Que photographies-tu au juste ?
DB : L'histoire qui se fait, une certaine chronique sociale, les non-dits, ce qui interpelle de manière cruciale.
Madagascar ?
DB : Madagascar. D'autres choses aussi mais Madagascar. Si. Les événements, l'histoire. Si.
Pourquoi vos photos sont-elles appréciées ?
DB : Sont-elles appréciées ? Je pense surtout aux jeunes photographes. J'épaule les associations, je voudrais avec d'autres créer une Maison de la Photographie. Il y a seulement neuf photojournalistes à Madagascar. Mais il y a, rien qu'à Antananarivo, plus de 250 photographes professionnels, et autant à Tamatave par exemple. Beaucoup d'associations aussi. Partout, jusque dans les petits villages, il y a un studio photo, parfois de fortune dans un coin d'épibar (1) ou de gargote.
La diffusion des photos ?
DB : Tu te rends compte si de toutes les photos qui se font dans le pays, et il y en a de plus en plus, pouvaient circuler ? Des expositions itinérantes de fivondronana en fivondronana (2) ? Les Malgaches se verraient les uns les autres. Ils vivraient autrement cet espace. Au lieu de cela, ça reste dans les malles familiales. La photo malgache ne se montre toujours pas malgré la fin des années, (siècles ?), d'underground politique pour cause de censure. Et les photographes hésitent toujours à exposer leurs photos. Ils ont honte.
Honte ?
DB : Ecrasement de siècles de censure sur l'image. On n'est même plus sûr de notre image.

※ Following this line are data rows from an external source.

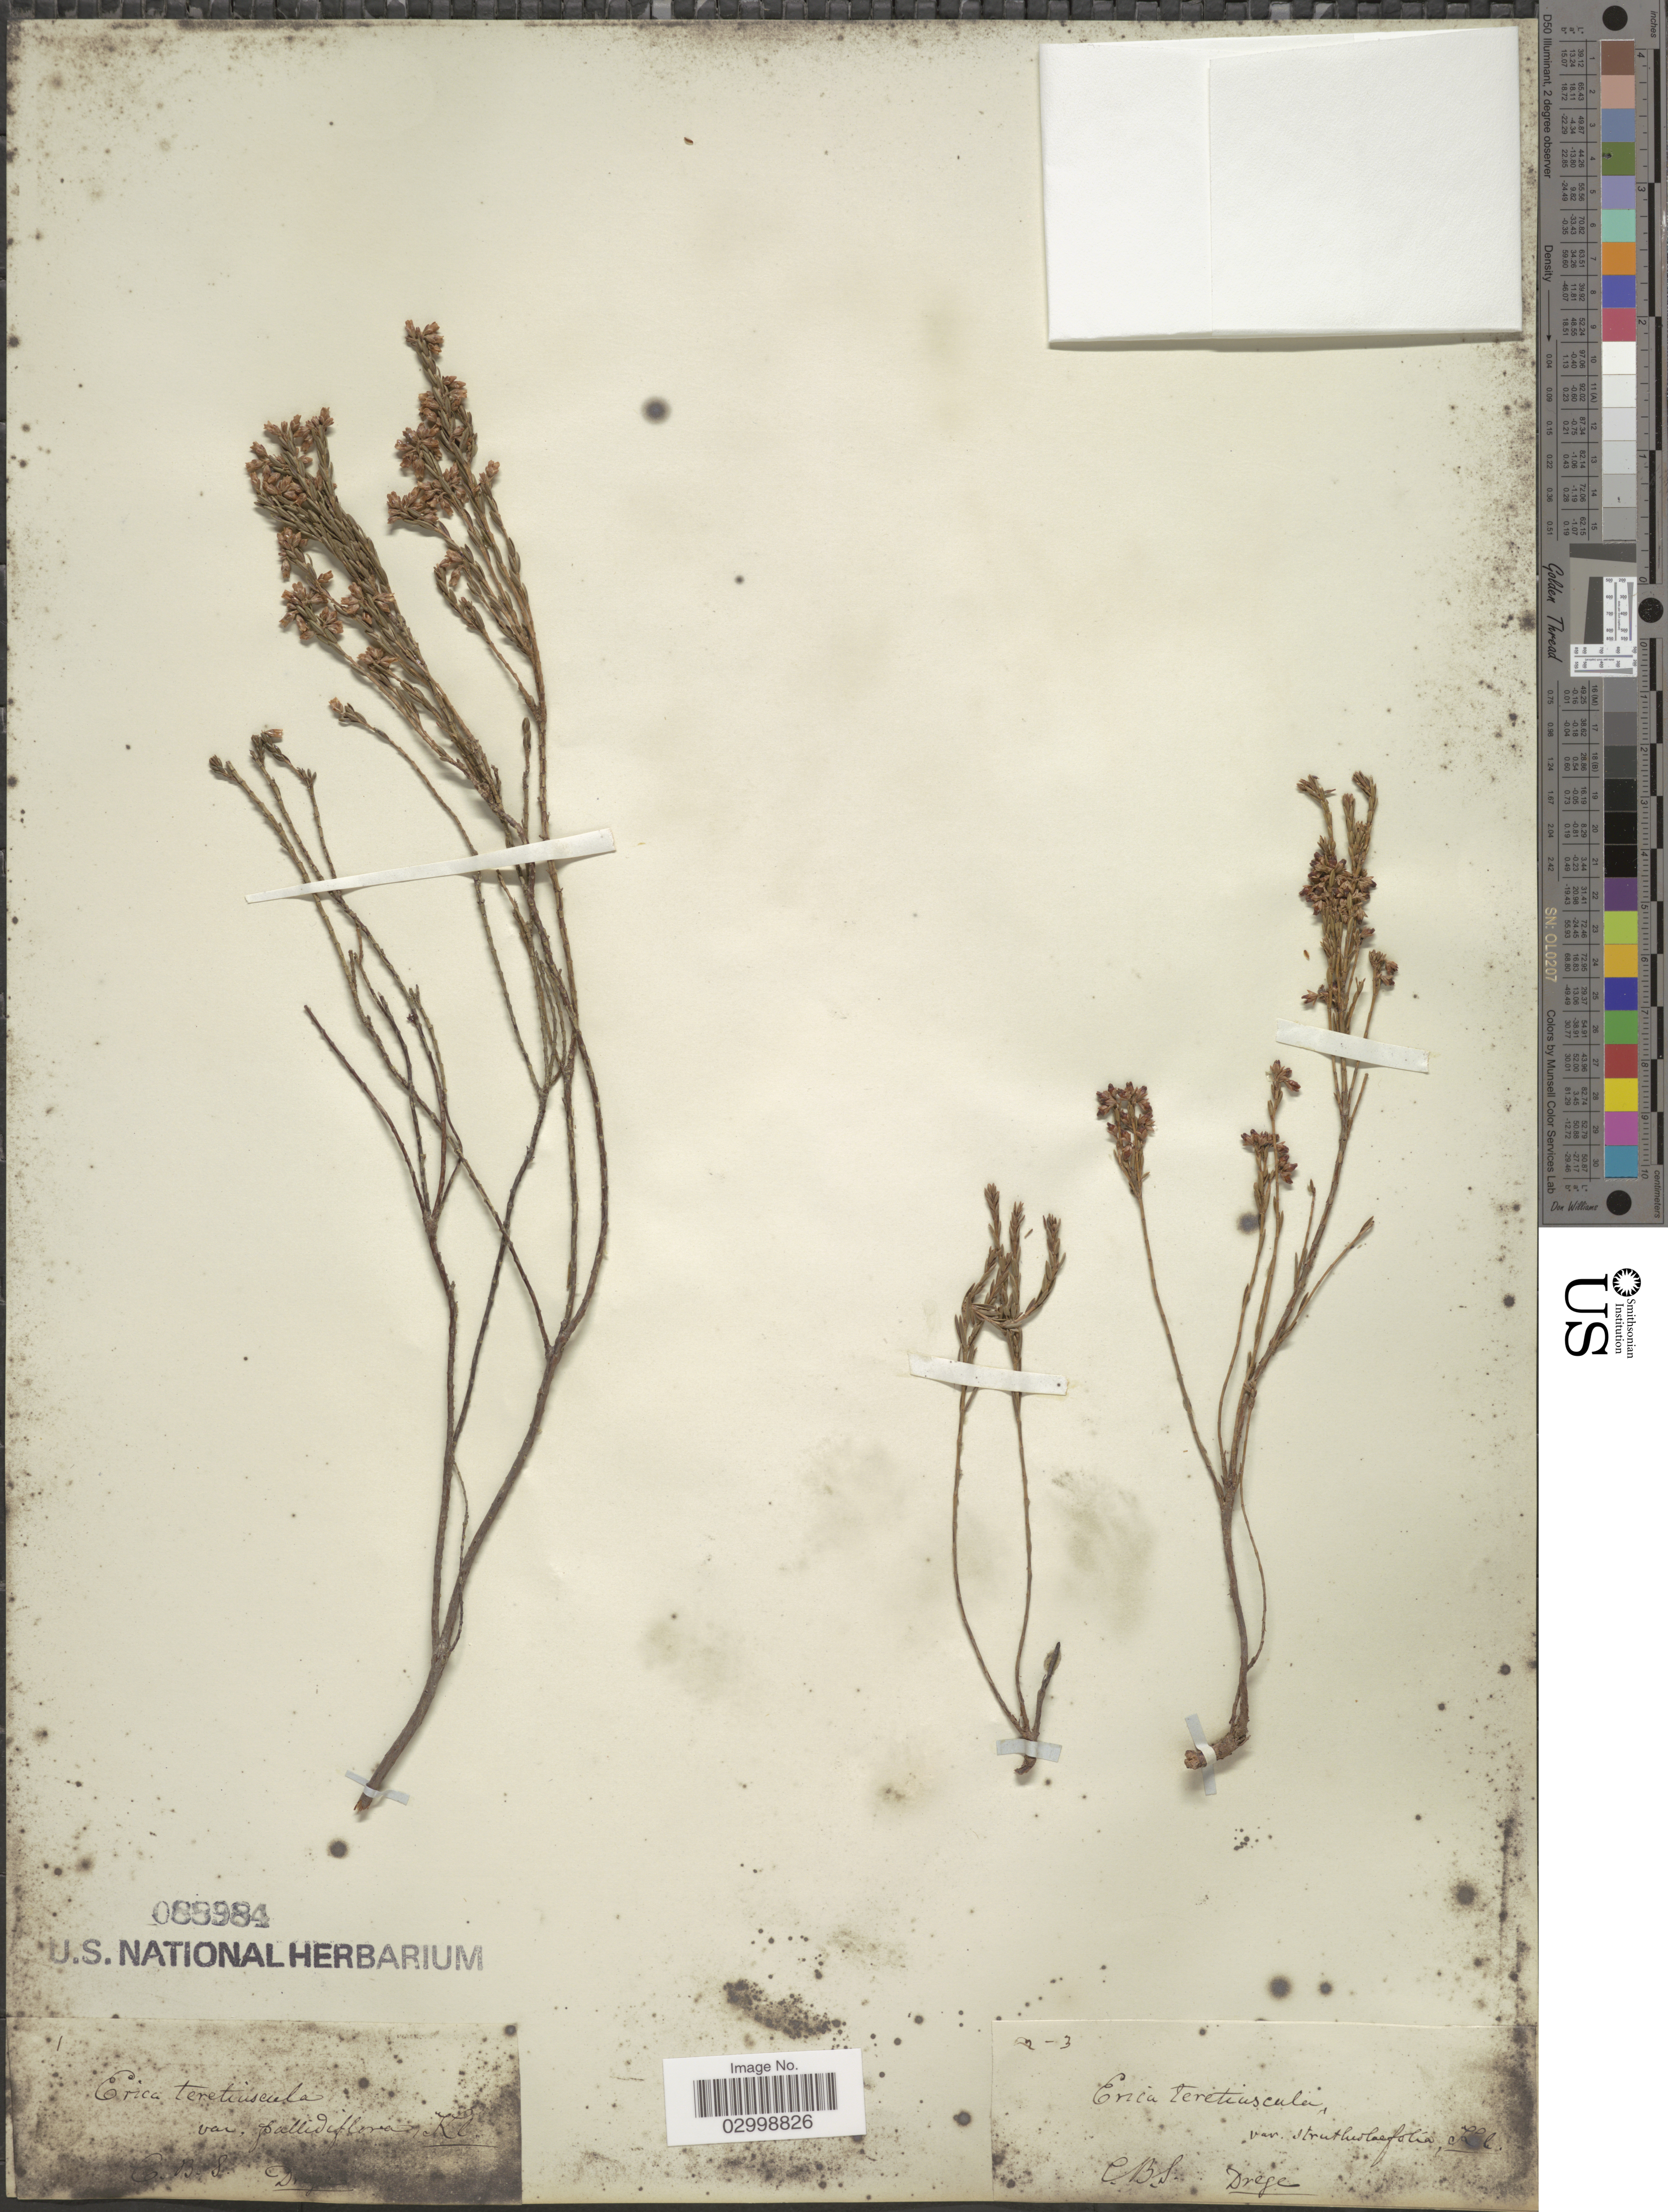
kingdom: Plantae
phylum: Tracheophyta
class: Magnoliopsida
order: Ericales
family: Ericaceae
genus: Erica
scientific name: Erica teretiuscula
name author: J.C. Wendl.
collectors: Drege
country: South Africa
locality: C. B. S.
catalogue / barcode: US 88984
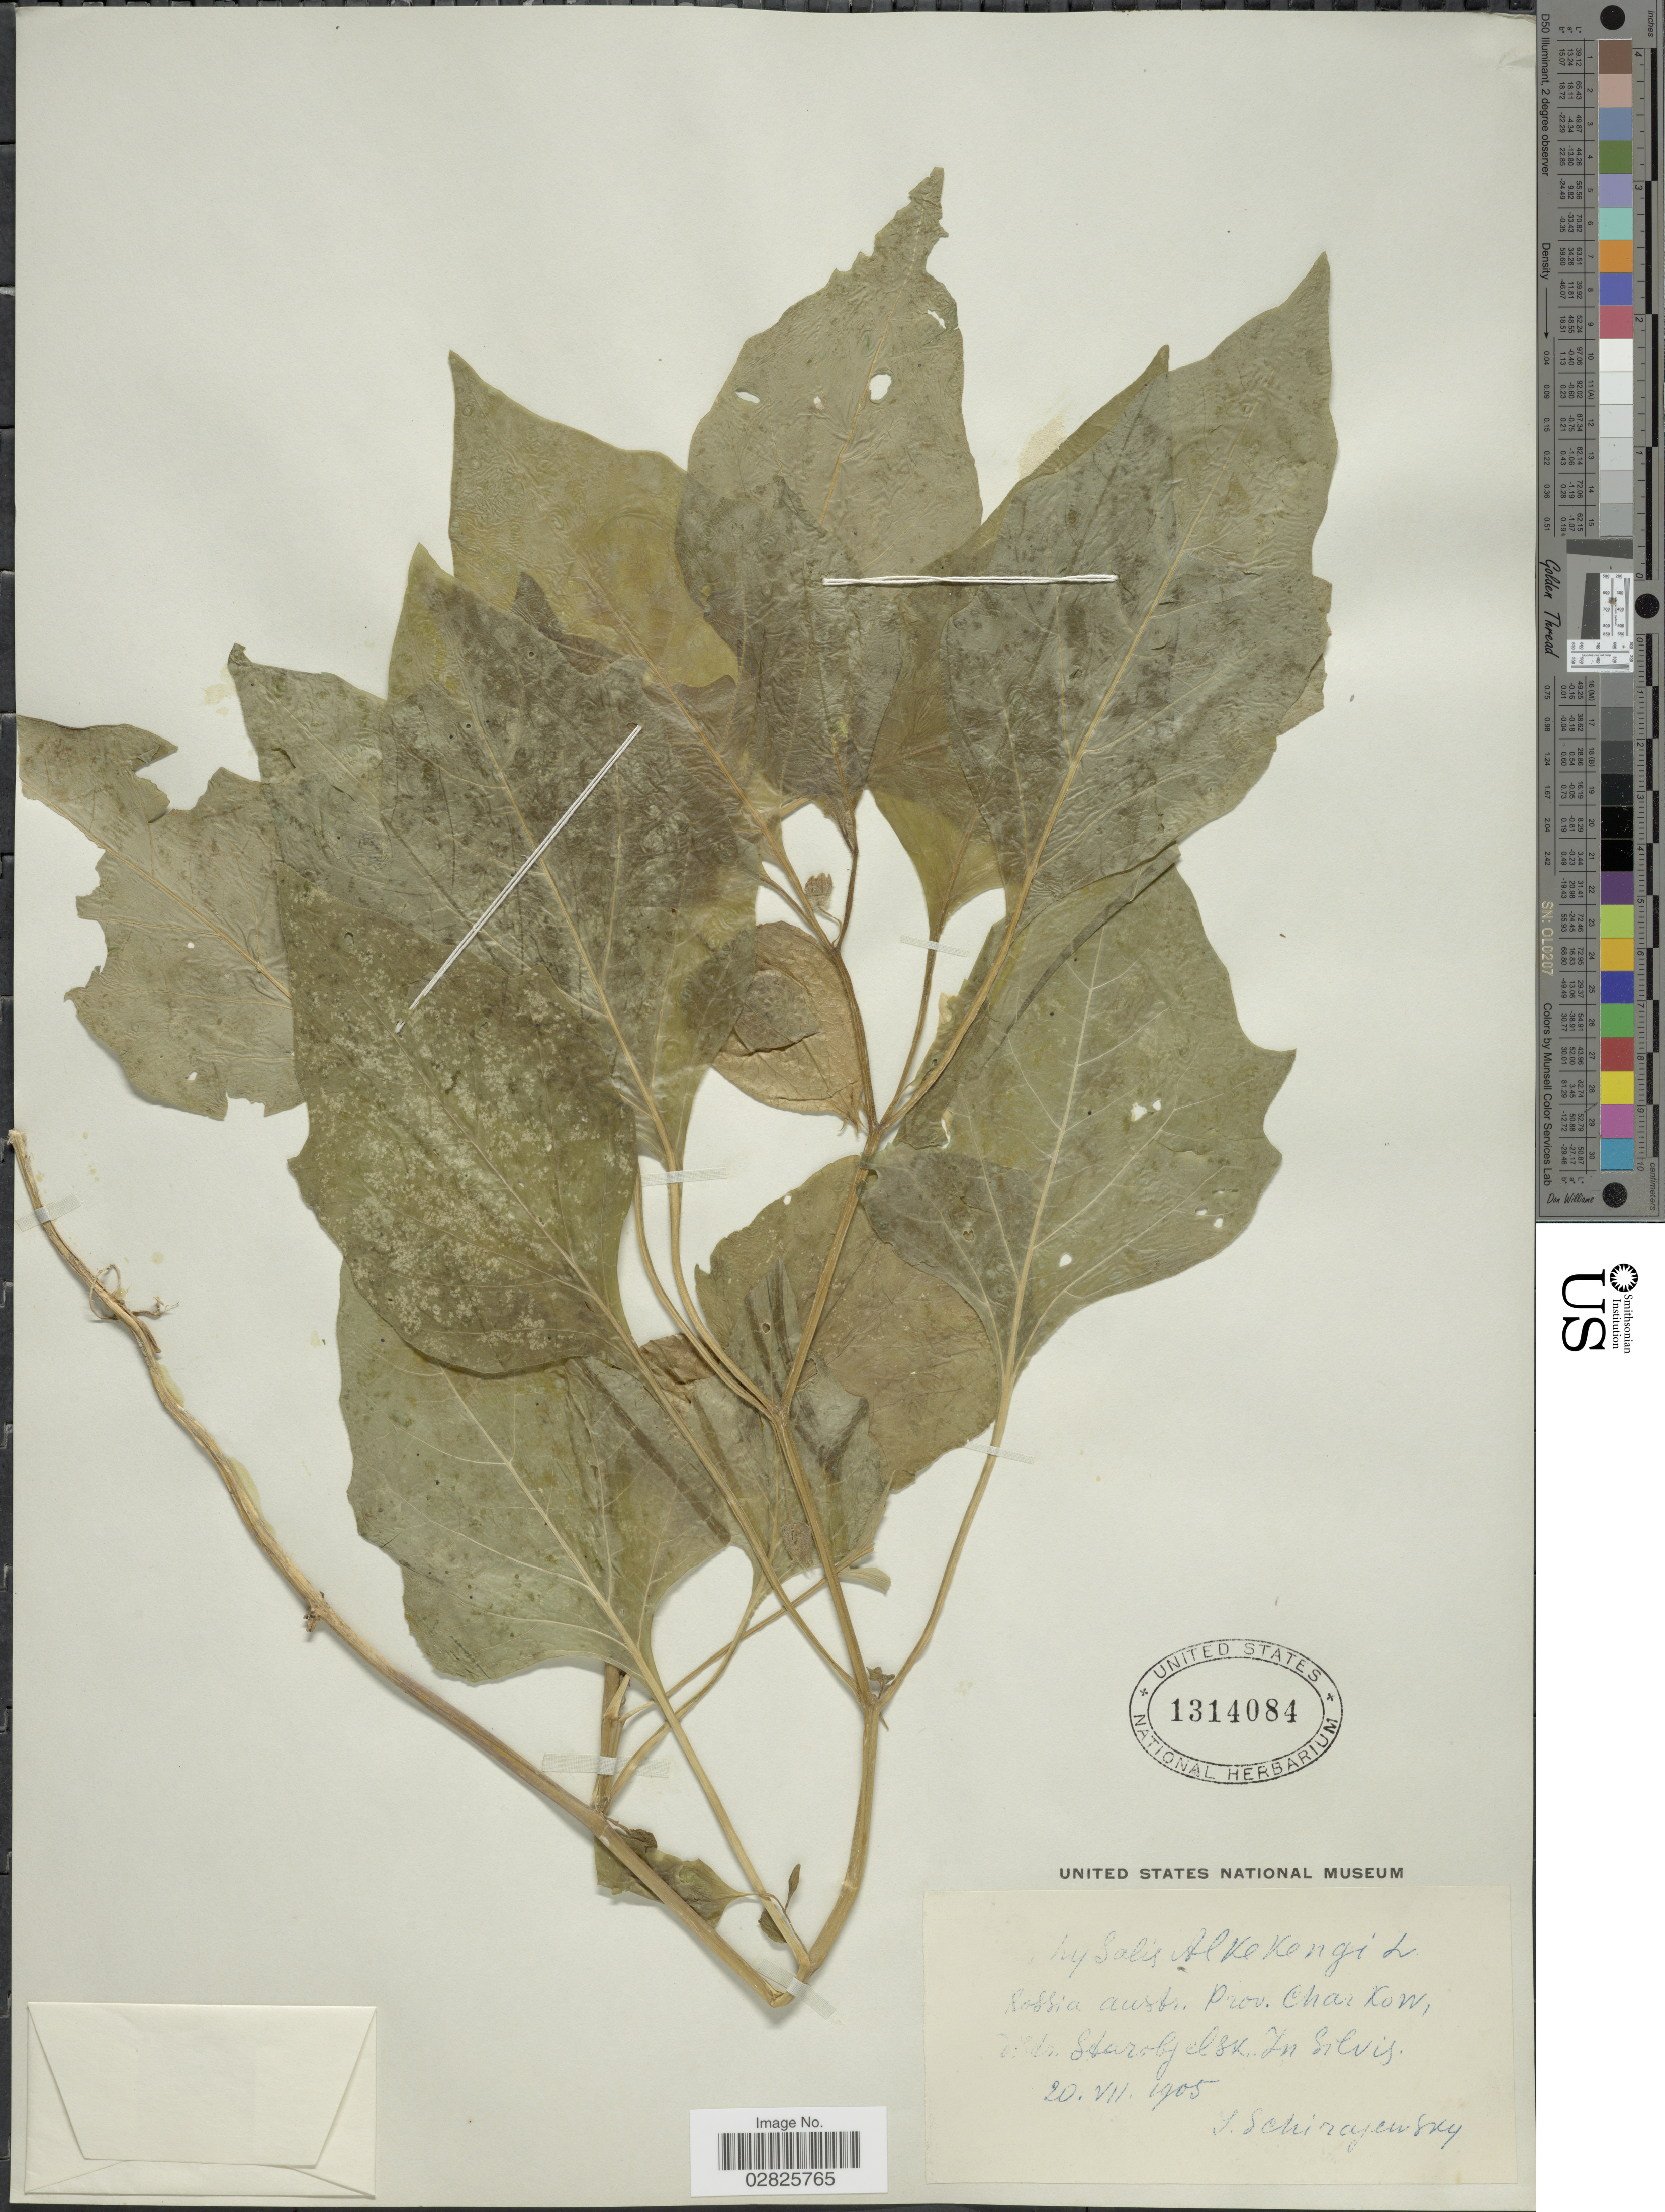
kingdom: Plantae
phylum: Tracheophyta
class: Magnoliopsida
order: Solanales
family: Solanaceae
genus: Physalis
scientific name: Physalis alkekengi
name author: L.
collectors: I. Schirajewsky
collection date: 1905-07-20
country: Ukraine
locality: Rossia austr. Prov. Char Kow, distr. Starobjelsk. In Silvis.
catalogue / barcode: US 1314084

Quelle est l'image photographique de Madagascar ?
DB : L'exotisme insulaire. La misère. Les commandes institutionnelles qui font les images officielles.
Africultures – n°55
1. Epicerie-Bar
2. Communautés de base. Il y en a plusieurs dans une commune
(firaisana)=======================================================
A présent, ceux qui sont à Antananarivo peuvent aller au CGM, à la rencontre de cet homme au physique d'un Père Rémi Ralibera. Mais en plus... caustique. Et Dany Be est également une source d'anecdotes intarissables. Dites-lui de vous raconter notre aventure commune avec Latimer Rangers, en 1993, dans le Sud profond, ce que j'ai appelé le Royaume du Kéré.... Attention, l'exposition s'achève le 17 novembre 2012.